Flag 1: ictf{hidden_not_hashed}
For the second challenge, we need to dig deeper, and if you learn about .pkz file, you will know that .pkz files contain many files inside (you can read more here):
I used this tool to extract all files inside:
There’s a file named secret.png. Open it and you will get the flag:
Flag 2: ictf{ab4697882634d4aeb6f21141ea2724d0}
elf in front of a sunset
For this challenge, they gave us a picture, and we need to analyse it. First, I analysed hex values inside the picture:
If you notice, you will some familiar strings: GGGNNNUU -> GNU; llliiibbb666444 -> lib64;… from here I can be sure that there’s an executable file inside.
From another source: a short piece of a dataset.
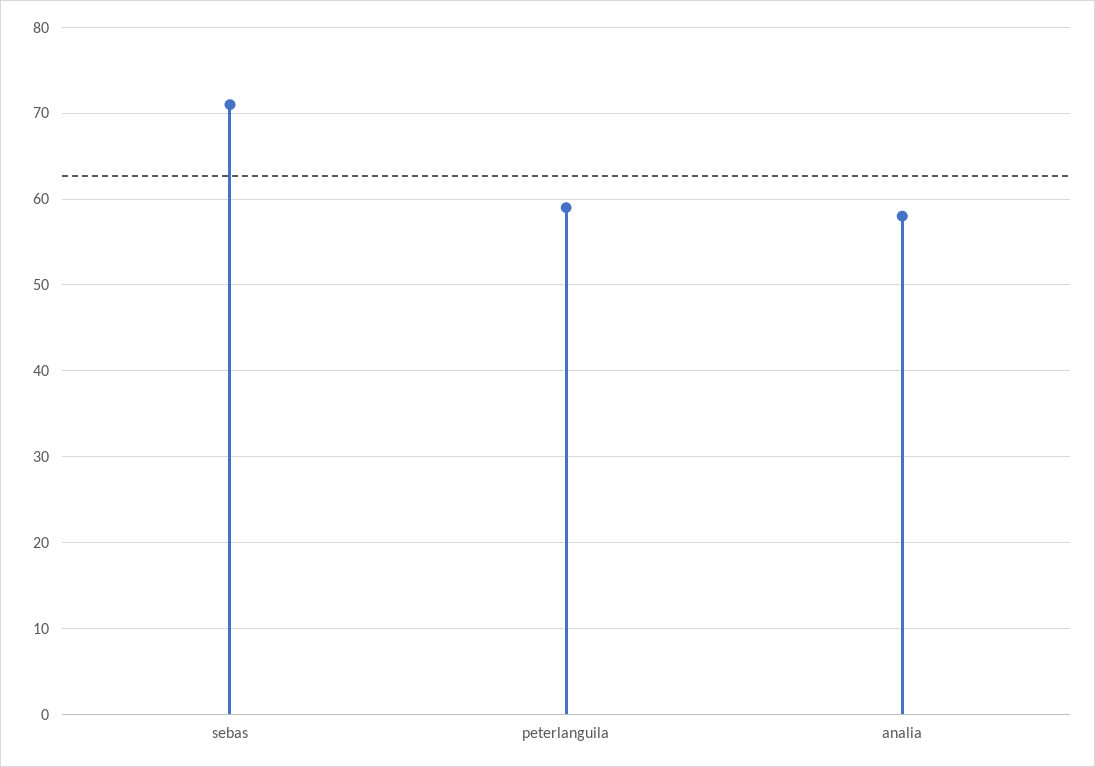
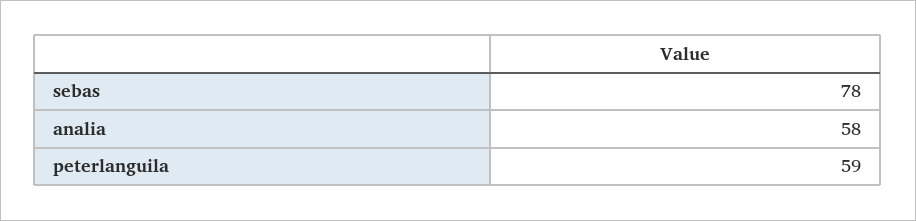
sebas: 71 -> 78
Searched a bit and I found that it must be ELF file:
Ok so now this is how I extract ELF file. Because they just tripled the number of character, we just reduce it, and also we need to arrange so that all will combine correctly and make an ELF file. because ELF signature was placed in these last lines, I guessed maybe I just reversed it and then I could get ELF file. And now everything is clear, now we will extract it:
- Choose parts that have tripled characters:
- Check length of that part, and divide it into many smaller parts. I took the part that contain signature because it’s in these last lines, I guessed authors splited ELF file to many smaller parts that have same length with it. From here you can write a Python script to check length of it:
with open("C:\\Users\\Admin\\Documents\\Code\\Python\\payload", "r") as file:
print(len(file.read().strip().split(' ')))
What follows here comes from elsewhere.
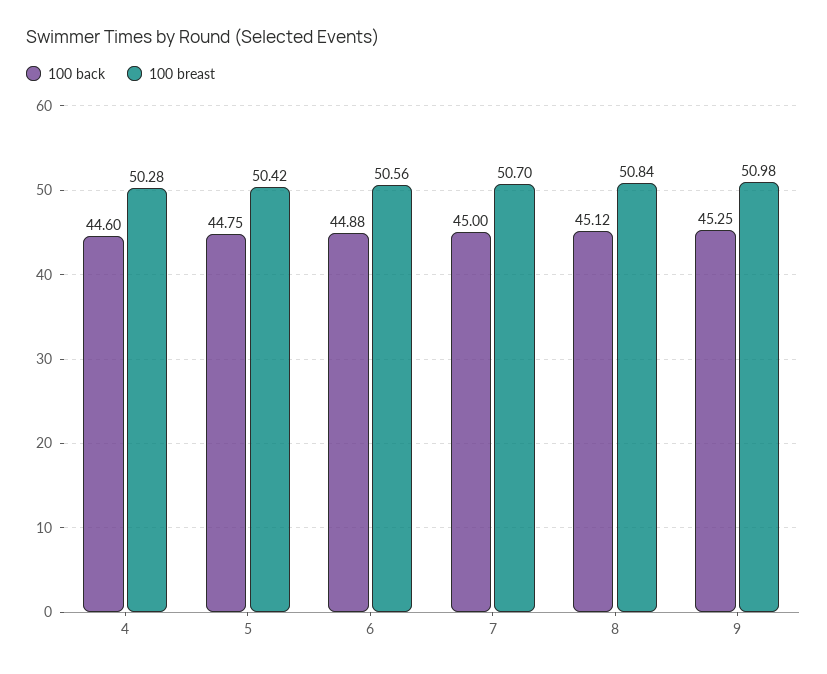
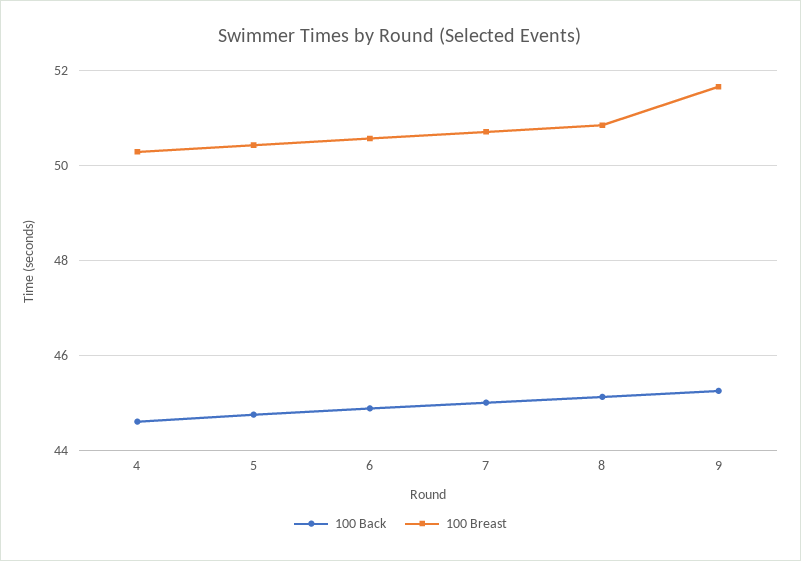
100 breast, 9: 50.98 -> 51.6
(payload contains file signature part)
- Take the length of tripled part divide it by the length we found to find the number of smaller parts that was divided by authors:
with open("C:\\Users\\Admin\\Documents\\Code\\Python\\encrypted.txt", 'r') as file:
arr = file.read().strip().split(" ")
print(len(arr) / 3048)
- You can see that there’re 17 parts, and now as my thinking before, reverse it, decode from hex and we will get the ELF file:
with open("C:\\Users\\Admin\\Documents\\Code\\Python\\encrypted.txt", 'r') as file:
arr = file.read().strip().split(" ")
result = []
for i in range(0, len(arr), 3048):
result.append(arr[i:i+3048])
payload = result[::-1]
elf = ""
for j in payload:
for k in range(0, len(j), 3):
elf += j[k]
with open("C:\\Users\\Admin\\Documents\\Code\\Python\\result.txt", "w") as f:
f.write(elf)
Now we got the correct ELF file, we will use IDA or Ghidra to analyse this file:
int __fastcall main(int argc, const char **argv, const char **envp)
{
unsigned __int64 v3; // rbx
size_t v4; // rax
char v6; // [rsp+7h] [rbp-49h]
int i; // [rsp+8h] [rbp-48h]
char s[40]; // [rsp+10h] [rbp-40h] BYREF
unsigned __int64 v9; // [rsp+38h] [rbp-18h]
v9 = __readfsqword(0x28u); // Read the value of the FS segment base address, not important for the scrambling
strcpy(s, "_{f2isfsatutflwa_nh2}__asitib1leefwcuk"); // Copy the original string into s
srand(0x123123Du); // Seed the random number generator with a specific seed
for (i = 0; i < strlen(s); ++i) // Loop over each character in the string
{
v6 = s[i]; // Store the current character in v6
v3 = rand(); // Generate a random number
v4 = strlen(s); // Get the length of the string
s[i] = s[(int)(v3 % v4)]; // Replace the current character with the character at the random position
s[(int)(v3 % v4)] = v6; // Replace the character at the random position with the current character
}
puts(s); // Print the scrambled string
return 0;
}
From here I wrote a C code to decrypt it:
#include <stdio.h>
#include <stdlib.h>
#include <string.h>
void shuffle(char* flag, int* swaps, int size) {
for (int i = 0; i < size; i++) {
int idx = rand() % size;
swaps[i] = idx;
char tmp = flag[i];
flag[i] = flag[idx];
flag[idx] = tmp;
}
}
void reverse_shuffle(char* flag, int* swaps, int size) {
for (int i = size - 1; i >= 0; i--) {
int idx = swaps[i];
char tmp = flag[i];
flag[i] = flag[idx];
flag[idx] = tmp;
}
}
int main() {
srand(0x123123D);
char scrambled_flag[] = "_{f2isfsatutflwa_nh2}__asitib1leefwcuk";
int size = strlen(scrambled_flag);
int swaps[40];
// Perform the shuffle to record the swaps
char dummy_flag[40];
strcpy(dummy_flag, scrambled_flag);
shuffle(dummy_flag, swaps, size);
// Reverse the shuffle to recover the original flag
reverse_shuffle(scrambled_flag, swaps, size);
puts(scrambled_flag);
return 0;
}
Flag: ictf{elf_waifus_best_waifus_2h12lntka}
Thank you for watching, hope you enjoy it 🫀. See you in the next writeup, bye!!!!!